There has been some controversy over what family the onions should be placed. The Atlas of Florida Plants, my go-to resource on families and nativeness, put them in Alliaceae, basically their own family. Kew Gardens in England and others place them in Amaryllidaceae, the Amaryllus family. USDA and others place them in Liliaceae, the lily family. Plants are classified by their flowers and fruits and if you look at the flowers or in this case the florets of the flower head, they have the characteristic of 3 petals and 3 sepals, which on other plants usually subtend or are below the petals. In this case and in lilies and ammaryllus flowers, the 3 petals and the 3 sepals look the same, so it looks like there are 6 equal petals, but they are called tepals. And the family feud here makes no difference to us in using these plants in our gardens and in our recipes.  

Allium, the genus is divided into the "onions", which have hollow leaves and the "garlics", which have solid leaves. So these two herb fall on opposites sides of the genus. See below for links to other articles for crops in this family. 

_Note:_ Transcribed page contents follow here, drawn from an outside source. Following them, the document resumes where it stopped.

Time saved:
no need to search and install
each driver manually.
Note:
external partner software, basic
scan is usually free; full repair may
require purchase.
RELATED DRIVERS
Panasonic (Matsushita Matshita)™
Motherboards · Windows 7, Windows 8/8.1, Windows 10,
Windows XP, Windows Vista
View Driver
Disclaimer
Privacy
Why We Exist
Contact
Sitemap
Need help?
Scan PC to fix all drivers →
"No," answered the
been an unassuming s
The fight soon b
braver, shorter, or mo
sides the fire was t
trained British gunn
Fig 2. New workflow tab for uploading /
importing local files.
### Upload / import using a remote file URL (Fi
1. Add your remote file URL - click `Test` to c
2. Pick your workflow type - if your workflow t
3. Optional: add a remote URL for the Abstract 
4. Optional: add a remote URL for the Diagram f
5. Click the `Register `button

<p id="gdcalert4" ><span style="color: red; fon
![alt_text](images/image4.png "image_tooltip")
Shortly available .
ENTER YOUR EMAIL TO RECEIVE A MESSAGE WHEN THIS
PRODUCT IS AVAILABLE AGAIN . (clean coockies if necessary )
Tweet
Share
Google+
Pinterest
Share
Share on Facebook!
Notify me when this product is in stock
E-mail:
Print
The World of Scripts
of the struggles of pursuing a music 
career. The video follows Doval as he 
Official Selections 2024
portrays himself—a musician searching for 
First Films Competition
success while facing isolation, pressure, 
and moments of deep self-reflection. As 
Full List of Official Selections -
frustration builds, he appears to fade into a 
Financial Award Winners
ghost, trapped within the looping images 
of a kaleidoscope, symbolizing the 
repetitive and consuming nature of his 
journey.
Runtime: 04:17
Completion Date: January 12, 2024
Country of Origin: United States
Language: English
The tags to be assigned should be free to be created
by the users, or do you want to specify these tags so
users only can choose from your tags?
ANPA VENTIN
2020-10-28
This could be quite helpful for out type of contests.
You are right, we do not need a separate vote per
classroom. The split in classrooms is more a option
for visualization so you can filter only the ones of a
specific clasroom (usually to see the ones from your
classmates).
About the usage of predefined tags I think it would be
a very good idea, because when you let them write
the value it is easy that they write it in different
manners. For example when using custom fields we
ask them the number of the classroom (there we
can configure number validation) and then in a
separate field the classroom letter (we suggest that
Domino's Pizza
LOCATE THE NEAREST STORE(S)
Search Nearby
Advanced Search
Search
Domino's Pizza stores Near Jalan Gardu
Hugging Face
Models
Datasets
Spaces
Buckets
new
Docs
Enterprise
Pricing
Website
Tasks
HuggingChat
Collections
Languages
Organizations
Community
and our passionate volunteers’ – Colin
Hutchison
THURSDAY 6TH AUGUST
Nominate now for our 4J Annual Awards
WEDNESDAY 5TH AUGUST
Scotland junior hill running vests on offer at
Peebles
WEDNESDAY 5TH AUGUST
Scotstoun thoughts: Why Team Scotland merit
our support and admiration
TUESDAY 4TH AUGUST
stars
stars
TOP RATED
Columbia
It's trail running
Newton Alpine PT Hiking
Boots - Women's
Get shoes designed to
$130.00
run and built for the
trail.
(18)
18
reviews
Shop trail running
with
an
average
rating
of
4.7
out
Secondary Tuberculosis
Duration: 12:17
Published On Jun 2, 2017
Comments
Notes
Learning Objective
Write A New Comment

Chives and meadow garlic flower heads look different. The chives have purple or lavender florets. The meadow garlic florets are white on a stalk, but the flower head also includes bulblets. While the flower heads look quite different, the tiny florets are quite similar with their six tepals.

Both of these plants reproduce asexually by the formation of new bulbs under the soil, but the meadow garlic also produces bulblets in each flower head. These bulblets often sprout while still attached to the mother plant. The initial leaf is often twisted, which gives the flower heads a wild-haired look, but having that leaf means that the little bulb has a much better chance of becoming established. 

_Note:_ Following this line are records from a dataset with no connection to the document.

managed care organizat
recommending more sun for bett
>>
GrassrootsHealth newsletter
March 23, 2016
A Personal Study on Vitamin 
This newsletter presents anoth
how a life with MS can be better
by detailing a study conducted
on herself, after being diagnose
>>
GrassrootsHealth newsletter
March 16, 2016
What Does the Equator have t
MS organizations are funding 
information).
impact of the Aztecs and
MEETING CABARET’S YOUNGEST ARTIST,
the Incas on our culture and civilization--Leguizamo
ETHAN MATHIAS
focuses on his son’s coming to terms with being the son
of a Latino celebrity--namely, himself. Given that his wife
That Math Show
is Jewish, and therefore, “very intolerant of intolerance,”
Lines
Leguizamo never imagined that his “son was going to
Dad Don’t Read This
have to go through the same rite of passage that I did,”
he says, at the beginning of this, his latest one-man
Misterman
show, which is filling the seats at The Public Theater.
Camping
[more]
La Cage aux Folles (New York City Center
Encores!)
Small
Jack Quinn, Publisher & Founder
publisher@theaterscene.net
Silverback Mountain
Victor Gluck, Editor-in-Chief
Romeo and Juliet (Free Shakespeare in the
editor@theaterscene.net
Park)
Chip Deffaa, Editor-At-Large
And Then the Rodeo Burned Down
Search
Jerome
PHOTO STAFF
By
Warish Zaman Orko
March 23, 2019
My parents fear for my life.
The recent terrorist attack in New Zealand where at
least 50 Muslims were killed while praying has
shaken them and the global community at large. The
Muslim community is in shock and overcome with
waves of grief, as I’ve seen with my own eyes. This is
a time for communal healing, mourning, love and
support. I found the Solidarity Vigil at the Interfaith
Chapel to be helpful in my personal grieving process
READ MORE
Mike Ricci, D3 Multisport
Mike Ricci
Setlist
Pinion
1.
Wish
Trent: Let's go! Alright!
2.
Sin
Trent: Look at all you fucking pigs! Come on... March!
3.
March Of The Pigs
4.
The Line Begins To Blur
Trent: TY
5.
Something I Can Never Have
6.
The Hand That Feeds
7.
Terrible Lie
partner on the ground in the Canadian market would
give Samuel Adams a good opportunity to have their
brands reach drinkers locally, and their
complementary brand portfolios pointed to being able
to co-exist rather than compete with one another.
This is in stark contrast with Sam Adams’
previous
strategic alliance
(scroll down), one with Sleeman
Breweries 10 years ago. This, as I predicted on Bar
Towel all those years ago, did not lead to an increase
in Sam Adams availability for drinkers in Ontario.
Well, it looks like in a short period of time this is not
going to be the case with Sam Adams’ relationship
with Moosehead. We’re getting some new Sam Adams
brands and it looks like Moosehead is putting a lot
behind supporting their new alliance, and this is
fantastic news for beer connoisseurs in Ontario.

Two meadow garlic plants, including sprouting
bulblets in the flower heads, the long scapes,
down to the underground bulbs.
   Meadow garlic has been so sucessful that I
give away the scapes each spring at our
local FNPS chapter's plant sale.

My history with these herbs


When I gardened in Maryland I grew chives which lasted for years in the herb garden there. When we moved to Florida in 2004, I established an herb garden outside the kitchen window on the west side of the house. I'd joined FNPS in 2006, so I was more aware of native plants than I had been before. I'd found the meadow garlic growing in a ditch out by the road and moved some to the herb garden. The lead photo of this post shows that herb garden in 2010. The two crops grew side by side there for a few years. But then I moved the herbs from that location after the tropical sage (Salvia coccinea) moved into that space and the butterflies, hummingbirds, and bees we more fun to watch than looking at herbs out our kitchen window where we eat. (I wrote about this transformation in this article:  Listening to your landscape.)

Well, the meadow garlic moved very easily and did well in its new location. The chives did not transplant well and I've attempted to grow it several times since then, but it only lasts for a couple of years before it fades away. I have some growing in a container this year, which is doing a bit better, but our winters are probably not cold enough any more for them to last for multiple season. On the other hand, the meadow garlic has done very well, almost too well. So for the last few years, I gathered the bulblets and donating them to the silent auction at the state-wide conferences before the pandemic. More recently, I've been harvesting all of the scapes and have been giving them away at my local FNPS chapter's spring native plant sales. 

If I don't do this, each one of all those little bublets become new plants and become weeds in my vegetable beds. I let some grow and drop some of those bublets into my native gardens. Since they are so prolific, sharing them is one way to reduce their abundance in our yard and since it is not readily available in the native plant industry, this is one way to promote this Florida native plant. 

Other articles on crops in the onion family:
- Growing onions and garlic in North Florida
Leeks: Growing and using this garlic relative
A failed onion crop
Garlic chives, a bountiful evergreen crop
Short-day onions & more...

So I hope you will try growing these herbs and others to spice up your meals.